As soon as Kōichi is released from the hospital, his mother’s younger sister Reiko, who lives with Kōichi’s grandparents, sits him down and tells him the “North Yomi fundamentals,” the third of which is “you must at all costs obey whatever the class decides.” Kōichi, who had been bullied at his old school because of his family name, is uncomfortable with this rule; and, when he finally begins school, he is unpleasantly surprised when he realizes that everyone in his class is bullying Mei. No one acknowledges her presence in the classroom, and no one will discuss her with Kōichi. Kōichi gets hints that what is going on is more than mere bullying, however; the class’s treatment of Mei is somehow tied to a curse laid on the third class of the third year students at North Yomi.

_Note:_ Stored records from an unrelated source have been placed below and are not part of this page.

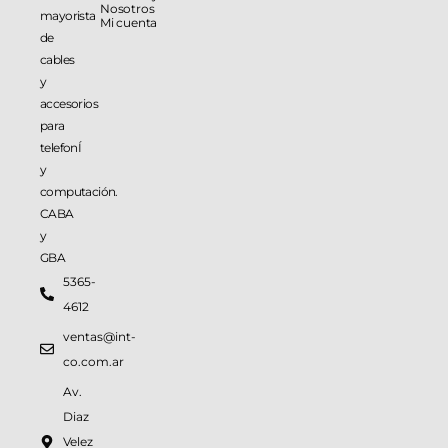
Nosotros
mayorista
Mi cuenta
de
cables
y
accesorios
para
telefonÍ
y
computación.
CABA
y
GBA
5365-
4612
ventas@int-
co.com.ar
Av.
Diaz
Velez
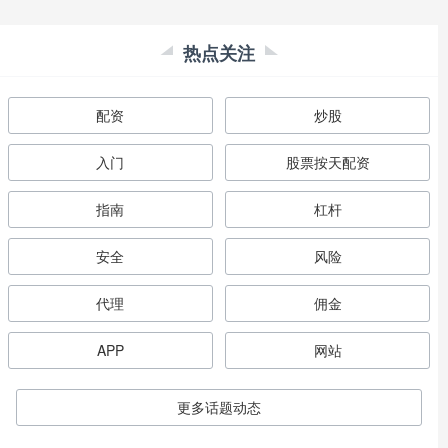
热点关注
配资
炒股
入门
股票按天配资
指南
杠杆
安全
风险
代理
佣金
APP
网站
更多话题动态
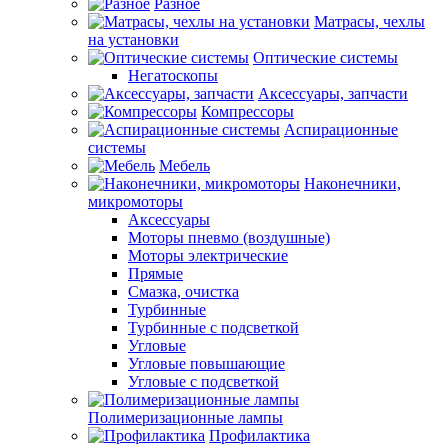
Разное
Матрасы, чехлы
на установки
Оптические системы
Негатоскопы
Аксессуары, запчасти
Компрессоры
Аспирационные
системы
Мебель
Наконечники,
микромоторы
Аксессуары
Моторы пневмо (воздушные)
Моторы электрические
Прямые
Смазка, очистка
Турбинные
Турбинные с подсветкой
Угловые
Угловые повышающие
Угловые с подсветкой
Полимеризационные лампы
Профилактика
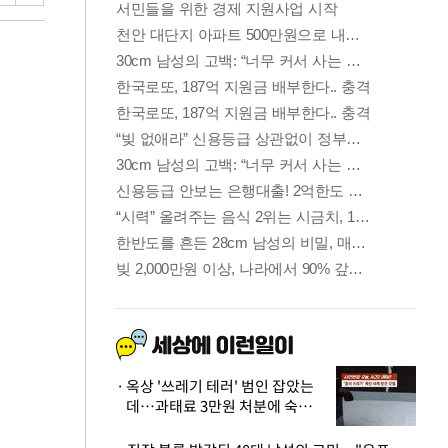
옥상 '쓰레기 테러' 범인 잡았는
데…과태료 3만원 처분에 숙박업
주 허탈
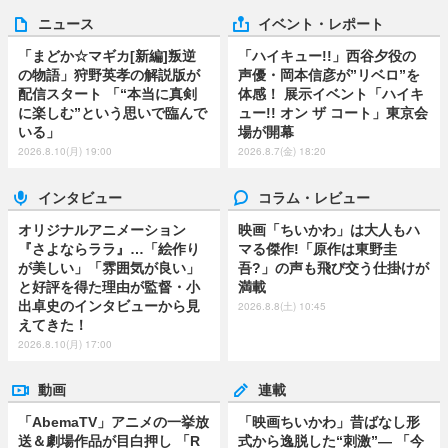
ニュース
イベント・レポート
「まどか☆マギカ[新編]叛逆
「ハイキュー!!」西谷夕役の
の物語」狩野英孝の解説版が
声優・岡本信彦が”リベロ”を
配信スタート 「“本当に真剣
体感！ 展示イベント「ハイキ
に楽しむ”という思いで臨んで
ュー!! オン ザ コート」東京会
いる」
場が開幕
2026.8.10(月) 19:00
2026.8.7(金) 18:20
インタビュー
コラム・レビュー
オリジナルアニメーション
映画「ちいかわ」は大人もハ
『さよならララ』…「絵作り
マる傑作!「原作は東野圭
が美しい」「雰囲気が良い」
吾?」の声も飛び交う仕掛けが
と好評を得た理由が監督・小
満載
出卓史のインタビューから見
2026.8.8(土) 10:45
えてきた！
2026.8.10(月) 17:00
動画
連載
「AbemaTV」アニメの一挙放
「映画ちいかわ」昔ばなし形
送＆劇場作品が目白押し 「R
式から逸脱した“刺激”― 「今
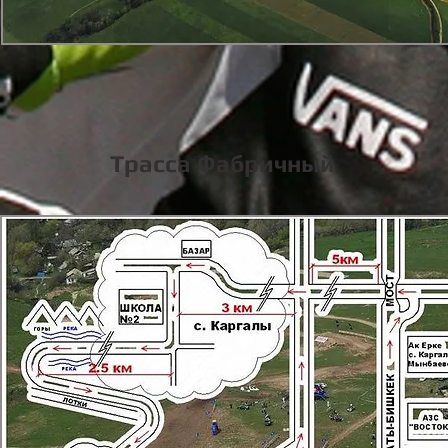
Трасса Фабричный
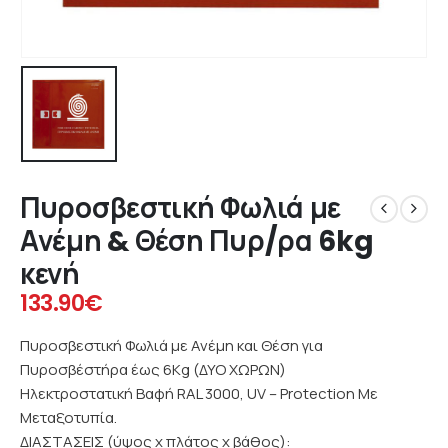
Πυροσβεστική Φωλιά με
Ανέμη & Θέση Πυρ/ρα 6kg
κενή
133.90
€
Πυροσβεστική Φωλιά με Ανέμη και Θέση για
Πυροσβέστήρα έως 6Kg (ΔΥΟ ΧΩΡΩΝ)
Hλεκτροστατική Βαφή RAL 3000, UV – Protection Με
Μεταξοτυπία.
ΔΙΑΣΤΑΣΕΙΣ (ύψος x πλάτος x βάθος):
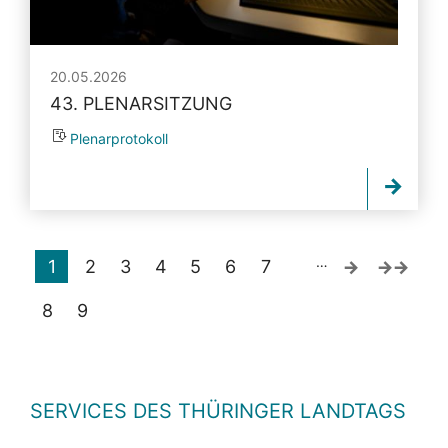
20.05.2026
43. PLENARSITZUNG
Plenarprotokoll
…
1
2
3
4
5
6
7
8
9
SERVICES DES THÜRINGER LANDTAGS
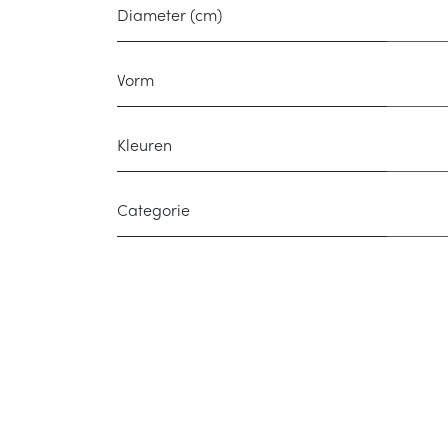
Diameter (cm)
Vorm
Kleuren
Categorie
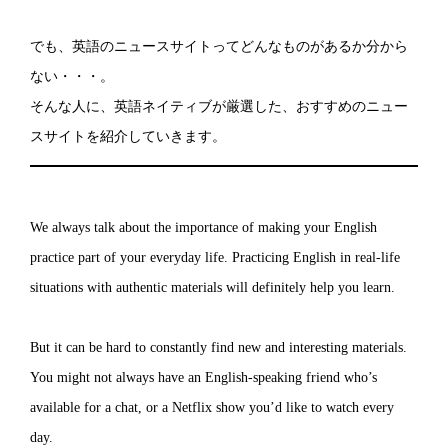
でも、英語のニュースサイトってどんなものがあるか分から
ない・・・。
そんな人に、英語ネイティブが厳選した、おすすめのニュー
スサイトを紹介していきます。
We always talk about the importance of making your English
practice part of your everyday life. Practicing English in real-life
situations with authentic materials will definitely help you learn.
But it can be hard to constantly find new and interesting materials.
You might not always have an English-speaking friend who’s
available for a chat, or a Netflix show you’d like to watch every
day.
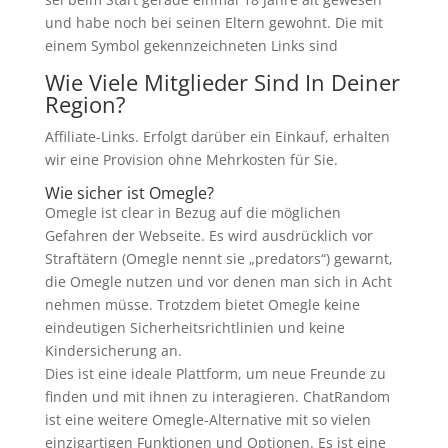
und habe noch bei seinen Eltern gewohnt. Die mit
einem Symbol gekennzeichneten Links sind
Wie Viele Mitglieder Sind In Deiner
Region?
Affiliate-Links. Erfolgt darüber ein Einkauf, erhalten
wir eine Provision ohne Mehrkosten für Sie.
Wie sicher ist Omegle?
Omegle ist clear in Bezug auf die möglichen
Gefahren der Webseite. Es wird ausdrücklich vor
Straftätern (Omegle nennt sie „predators“) gewarnt,
die Omegle nutzen und vor denen man sich in Acht
nehmen müsse. Trotzdem bietet Omegle keine
eindeutigen Sicherheitsrichtlinien und keine
Kindersicherung an.
Dies ist eine ideale Plattform, um neue Freunde zu
finden und mit ihnen zu interagieren. ChatRandom
ist eine weitere Omegle-Alternative mit so vielen
einzigartigen Funktionen und Optionen. Es ist eine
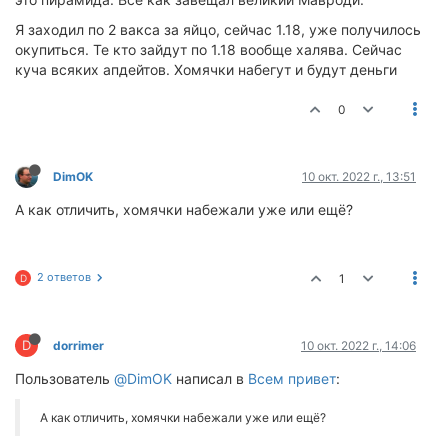
Я заходил по 2 вакса за яйцо, сейчас 1.18, уже получилось
окупиться. Те кто зайдут по 1.18 вообще халява. Сейчас
куча всяких апдейтов. Хомячки набегут и будут деньги
0
DimOK
10 окт. 2022 г., 13:51
А как отличить, хомячки набежали уже или ещё?
2 ответов
1
D
D
dorrimer
10 окт. 2022 г., 14:06
Пользователь
@DimOK
написал в
Всем привет
:
А как отличить, хомячки набежали уже или ещё?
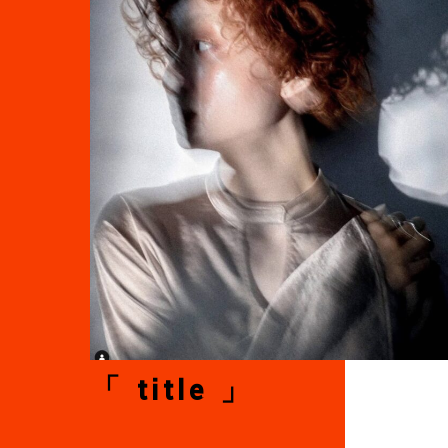
「 title 」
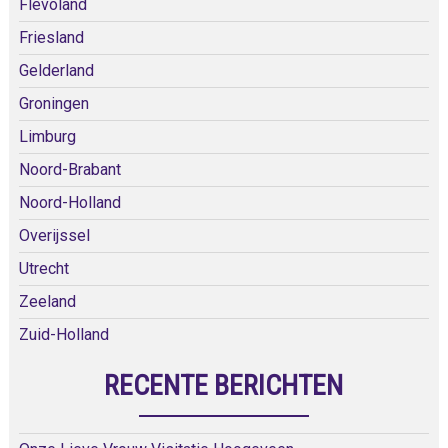
Flevoland
Friesland
Gelderland
Groningen
Limburg
Noord-Brabant
Noord-Holland
Overijssel
Utrecht
Zeeland
Zuid-Holland
RECENTE BERICHTEN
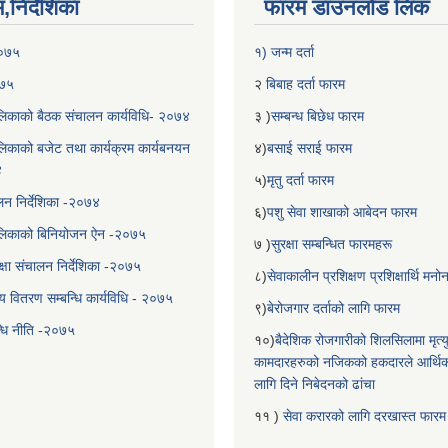
निर्देशिका
फारम डाउनलोड लिंक
२०७५
१) जन्म दर्ता
०७५
२
बिबाह दर्ता फारम
िकाको बैठक संचालन कार्यविधि- २०७४
३ )
सम्बन्ध बिछेध फारम
िकाको बजेट तथा कार्यक्रम कार्यबनयन
४)
बसाई सराई फारम
४
५)
मृतु दर्ता फारम
चालन निर्देशिका -२०७४
६)
पशु सेवा शाखाको आबेदन फारम
लिकाको बिनियोजन ऐन -२०७५
७ )
सुरक्षा सम्बन्धित फारमहरू
्षा संचालन निर्देशिका -२०७५
८)
सेवाकालीन प्रशिक्षण प्रशिक्षार्थि म
य वितरण सम्बन्धि कार्यविधि - २०७५
९)
बेरोजगार दर्ताको लागि फारम
न्धि नीति -२०७५
१०)
बैदेशिक रोजगारीको शिलसिलामा मृत्
कामदारहरुको नजिकको हकदारले आर्थि
लागि दिने निबेदनको ढांचा
११ )
सेवा करारको लागि दरखास्त फारम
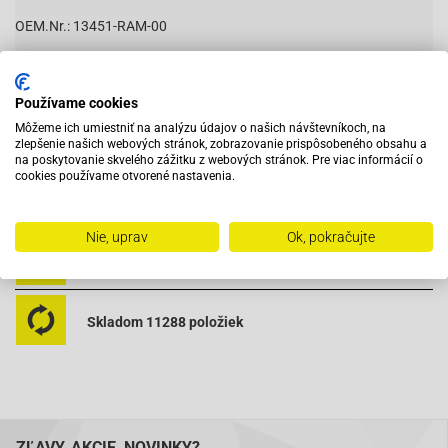
OEM.Nr.: 13451-RAM-00
Rozmery: 21,5 x 15cm
Používame cookies
Môžeme ich umiestniť na analýzu údajov o našich návštevníkoch, na
Vybavený servis s odborným vyškoleným personálom
zlepšenie našich webových stránok, zobrazovanie prispôsobeného obsahu a
na poskytovanie skvelého zážitku z webových stránok. Pre viac informácií o
cookies používame otvorené nastavenia.
Pri objednaní do 12:00 tovar zajtra u vás
Nie, uprav
Ok, pokračujte
Na trhu od roku 2007
Skladom 11288 položiek
ZĽAVY, AKCIE, NOVINKY?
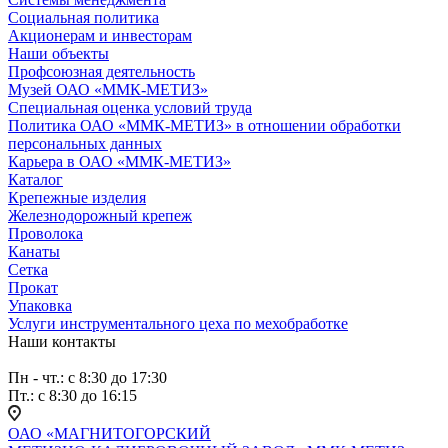
Социальная политика
Акционерам и инвесторам
Наши объекты
Профсоюзная деятельность
Музей ОАО «ММК-МЕТИЗ»
Специальная оценка условий труда
Политика ОАО «ММК-МЕТИЗ» в отношении обработки
персональных данных
Карьера в ОАО «ММК-МЕТИЗ»
Каталог
Крепежные изделия
Железнодорожный крепеж
Проволока
Канаты
Сетка
Прокат
Упаковка
Услуги инструментального цеха по мехобработке
Наши контакты
Пн - чт.: с 8:30 до 17:30
Пт.: с 8:30 до 16:15
ОАО «МАГНИТОГОРСКИЙ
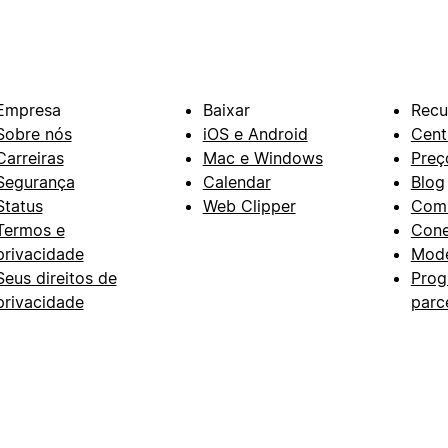
Empresa
Baixar
Recu
Sobre nós
iOS e Android
Cent
Carreiras
Mac e Windows
Preç
Segurança
Calendar
Blog
Status
Web Clipper
Com
Termos e
Con
privacidade
Mode
Seus direitos de
Prog
privacidade
parc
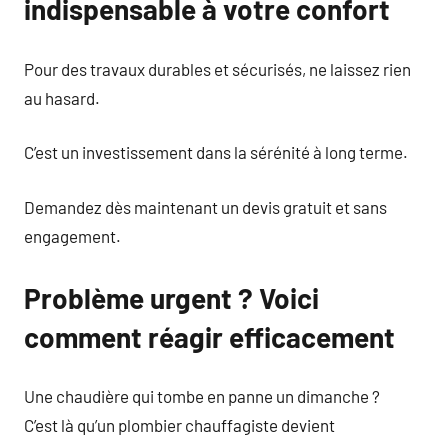
indispensable à votre confort
Pour des travaux durables et sécurisés, ne laissez rien
au hasard.
C’est un investissement dans la sérénité à long terme.
Demandez dès maintenant un devis gratuit et sans
engagement.
Problème urgent ? Voici
comment réagir efficacement
Une chaudière qui tombe en panne un dimanche ?
C’est là qu’un plombier chauffagiste devient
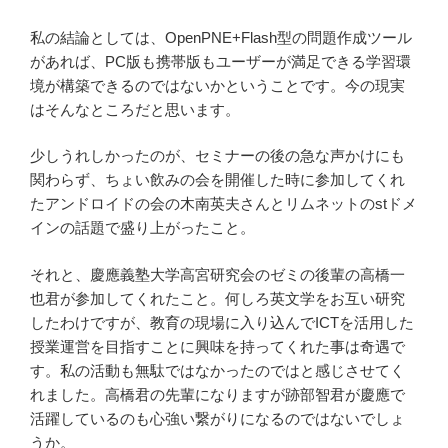
私の結論としては、OpenPNE+Flash型の問題作成ツール
があれば、PC版も携帯版もユーザーが満足できる学習環
境が構築できるのではないかということです。今の現実
はそんなところだと思います。
少しうれしかったのが、セミナーの後の急な声かけにも
関わらず、ちょい飲みの会を開催した時に参加してくれ
たアンドロイドの会の木南英夫さんとリムネットのstドメ
インの話題で盛り上がったこと。
それと、慶應義塾大学高宮研究会のゼミの後輩の高橋一
也君が参加してくれたこと。何しろ英文学をお互い研究
したわけですが、教育の現場に入り込んでICTを活用した
授業運営を目指すことに興味を持ってくれた事は奇遇で
す。私の活動も無駄ではなかったのではと感じさせてく
れました。高橋君の先輩になりますが跡部智君が慶應で
活躍しているのも心強い繋がりになるのではないでしょ
うか。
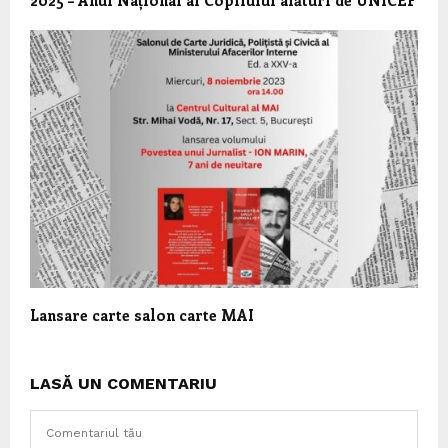
Lansare carte salon carte MAI
LASĂ UN COMENTARIU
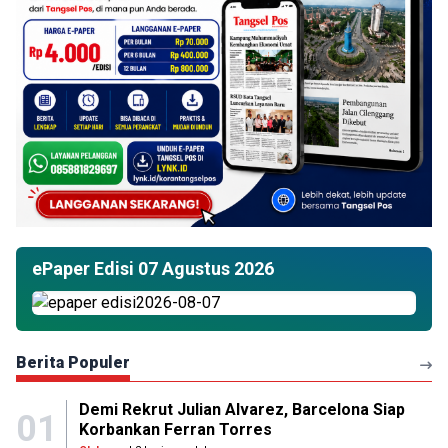
ePaper Edisi 07 Agustus 2026
Berita Populer
Demi Rekrut Julian Alvarez, Barcelona Siap
01
Korbankan Ferran Torres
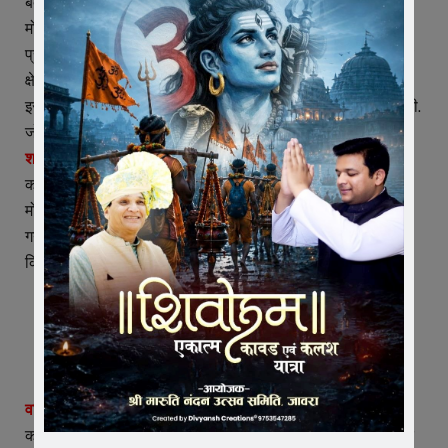
बद्रीलाल शर्मा, प्रकाश जायसवाल, जिला योजना समिति सदस्य मुकेश
मोगरा, पूर्व नगर परिषद अध्यक्ष अतुल गौड़ तथा भाजपा नगर अध्यक्ष
प्रवीण सिंह राठौर ने अपने संबोधन में शहीद सुंदरलाल मोगरा के नगर एवं
क्षेत्र के विकास और समाज सेवा में दिए गए योगदान पर प्रकाश डाला।
इस दौरान मंडल महामंत्री भंवर गिरी गोस्वामी, प्रकाश डाबी एवं डॉ. ओ.पी.
जोशी मंचासीन रहे।
शहीद मोगरा के परिजनों का किया सम्मान –
कार्यक्रम के दौरान शहीद सुंदरलाल मोगरा के भाई मुकेश मोगरा, दिलीप
मोगरा तथा भतीजे अमित मोगरा का शाल-श्रीफल भेंट कर सम्मान किया
गया। कार्यक्रम का संचालन युवा मोर्चा मंडल अध्यक्ष प्रफुल्ल जैन ने
किया, जबकि आभार मंडल उपाध्यक्ष महेश बोहरा ने व्यक्त किया।
मोगरा परिवार का सम्मान करते विधायक व पदाधिकारी
वरिष्ठ नेताओं एवं कार्यकर्ताओं ने भी रखे विचार –
कार्यक्रम में वरिष्ठ जोरावर सिंह सिसोदिया, लोकेंद्र सिंह बड़ौदा, अशोक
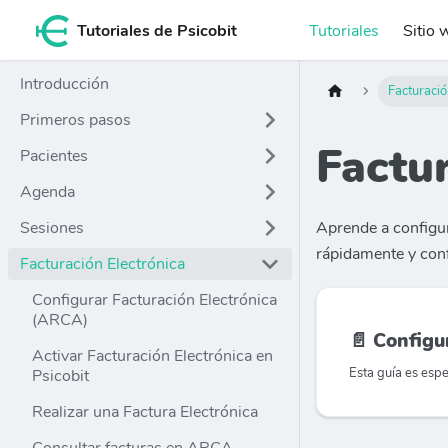
Tutoriales de Psicobit
Tutoriales
Sitio 
Introducción
Facturació
Primeros pasos
Factur
Pacientes
Agenda
Sesiones
Aprende a configura
rápidamente y conf
Facturación Electrónica
Configurar Facturación Electrónica
(ARCA)
📄️
Configurar F
Activar Facturación Electrónica en
Psicobit
Realizar una Factura Electrónica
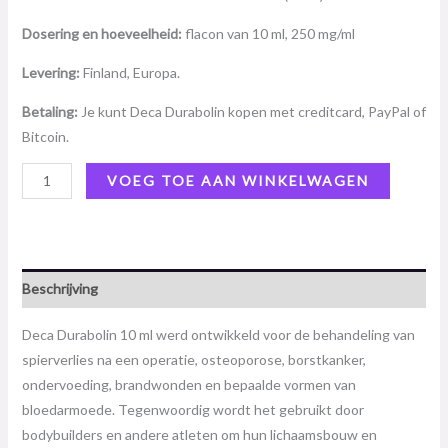
Dosering en hoeveelheid:
flacon van 10 ml, 250 mg/ml
Levering:
Finland, Europa.
Betaling:
Je kunt Deca Durabolin kopen met creditcard, PayPal of
Bitcoin.
VOEG TOE AAN WINKELWAGEN
Beschrijving
Deca Durabolin 10 ml werd ontwikkeld voor de behandeling van
spierverlies na een operatie, osteoporose, borstkanker,
ondervoeding, brandwonden en bepaalde vormen van
bloedarmoede. Tegenwoordig wordt het gebruikt door
bodybuilders en andere atleten om hun lichaamsbouw en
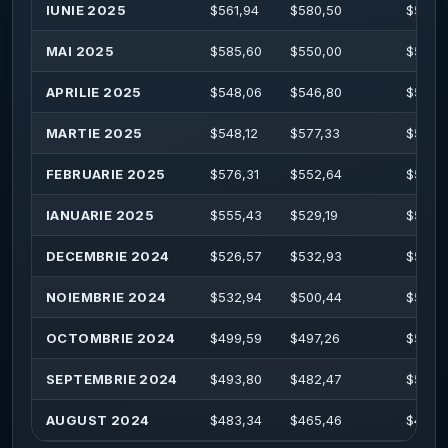
IUNIE 2025
$
561,94
$
580,50
$
594,
MAI 2025
$
585,60
$
550,00
$
588,
APRILIE 2025
$
548,06
$
546,80
$
551,1
MARTIE 2025
$
548,12
$
577,33
$
582,
FEBRUARIE 2025
$
576,31
$
552,64
$
576,
IANUARIE 2025
$
555,43
$
529,19
$
576,
DECEMBRIE 2024
$
526,57
$
532,93
$
537,
NOIEMBRIE 2024
$
532,94
$
500,44
$
535,
OCTOMBRIE 2024
$
499,59
$
497,26
$
527,
SEPTEMBRIE 2024
$
493,80
$
482,47
$
501,
AUGUST 2024
$
483,34
$
465,46
$
485,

Another is half horror and half mystery. The horror comes from the existence of ineffable supernatural phenomena, the grisly deaths of Kōichi’s classmates, and the looming inevitability of the class’s fate. The “you must at all costs obey whatever the class decides” dictum is majorly creepy as well. These horror elements lend a major sense of urgency to the mysteries Kōichi must puzzle out: Why is everyone ignoring Misaki Mei? What is the curse afflicting Class 3-3? How did the curse come about, and how does it work?

The answers to these questions are eventually revealed at the end of the volume. To be honest, the specifics of the curse don’t actually make a great deal of practical sense, but that’s okay – the setup and nature of the curse are clever and interesting. Since this is only the first half of the story, it goes without saying that not everything is revealed. In fact, the end of the first volume sets up an even more interesting mystery. The curse is apparently linked to one specific person in each class in which the curse is active, the so-called “casualty” (死者), but who could this be? The first volume doesn’t give the reader the necessary clues to figure this out, but it does hint at a particularly nasty moral dilemma that the reader can look forward to exploring in the second half of the story.

Another isn’t the most beautifully written book in the world. When compared to the anime, with its moody musical score, atmospheric lighting, and lush background images, the novel doesn’t seem to take full advantage of the potential creepiness of its setting in an isolated mountain town before the advent of widespread cell phone and internet use. What the novel does do is to deliver an additively readable young adult horror story that can also be read as a power fantasy of working through some of the more unpleasant aspects of ninth grade. A new kid transfers into a new class at a new school, and things are weird and awkward not because fifteen-year-olds are weird and awkward but because there’s a curse. The class seems to be bullying a shy girl who doesn’t fit in not because fifteen-year-olds can be terrible people but because there’s a curse. The homeroom teacher is sketchy and the librarian is spooky not because some adults have trouble dealing with fifteen-year-olds but because there’s a curse.

Class 3-3 is in its own little universe created by both unknowable supernatural forces and unstated institutional regulations, and everything the students in the class do is truly a matter of life and death. Under the veneer of normalcy created by daily routine, nothing is normal at all, and the sickly transfer student and uncanny quiet girl might just end up being the heroes who save everyone. It’s a fairly heady fantasy for anyone who’s ever that things at their middle/high school weren’t quite right. Even without the analogy to the implicit strangeness of ninth grade, the momentum of the race to get to the bottom of what’s going on at North Yomi Middle School is enough to keep anyone reading until the end.

Even though I know what happens, I’m still eagerly awaiting the second volume.